Alasan kedua adalah kebijakan makanan dan snack rapat yang lebih sehat, yaitu dengan memperbanyak buah dan sayur, makanan rendah minyak, gula, dan garam.
"Begitu juga dengan makanan–makanan yang dijual dikantin adalah makanan-makanan yang sehat," kata Dewi.
Selain itu hal yang terlihat ringan namun sangat berdampak signifikan untuk meningkatkan aktivitas fisik pada pekerja adalah kebijakan penggunaan lift, kita semua mengetahui bahwa biaya listrik lift dikantor tidaklah sedikit, pengefisiensian penggunaan lift sangat berarti bagi perusahaan.
Lift hanya dipergunakan untuk pra lansia (lanjut usia), lansia dan orang dengan keterbatasan penyakit maupun risiko tinggi, pegawai yang hanya menuju ke 1 lantai di bawah ataupun diatasnya harus menggunakan tangga.
Dewi menambahkan senam peregangan atau refreshing juga menjadi alternatif bagi pekerja agar dapat bergerak aktif setelah dua jam bekerja untuk mengurangi kekakuan pada otot tubuh dan tentunya dapat meningkatkan semangat dan konsentrasi kembali untuk bekerja.
"Program lain yang bisa dilakukan oleh perusahaan adalah Program Jumsihat (Jumat Bersih dan Sehat) adalah salah satu program ditempat kerja yang dapat meningkatkan aktivitas fisik pada pekerja, yaitu tiap minggu di hari jumat seluruh pekerja harus membersihkan ruangannya masing-masing dan melakukan kegiatan olahraga-olahraga yang disukai dan tentunya sesuai dengan tingkat kebugaran pekerja," sebut Dewi.
Dewi menjelaskan kegiatan olahraga rutin di tempat kerja ini akan membentuk kelompok-kelompok olahraga di lingkungan kantor.
Olahraga rutin juga harus dilakukan pekerja dalam kehidupan sehari hari, sehingga para pekerja mempunyai kebiasaan untuk berolahraga.
Perusahaan harus secara berkelanjutan melakukan monitoring dan peninjauan langsung secara berkala dalam program kesehatan kerja dan peningkatan aktivitas fisik dalam upaya melawan sedentary life style ditempat kerja.

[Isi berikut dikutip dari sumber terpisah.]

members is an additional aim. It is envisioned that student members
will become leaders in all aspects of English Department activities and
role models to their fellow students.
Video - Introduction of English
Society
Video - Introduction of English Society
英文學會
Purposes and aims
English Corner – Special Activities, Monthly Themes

"Kegiatan monitoring dan evaluasi program ini dapat dilakukan dengan form ceklist ataupun dengan diskusi aktif dengan para pekerja, yang nanti ada beberapa inovasi atau saran untuk pelaksanaan program kedepan," tutur Dewi.
Pasalnya, kata Dewi, pekerja yang sehat, bugar dan produktif adalah asset bagi perusahaan. Untuk itu hindari istilah mager dengan berlindung dibalik kata teknologi canggih demi kebugaran dan kesehatan tubuh.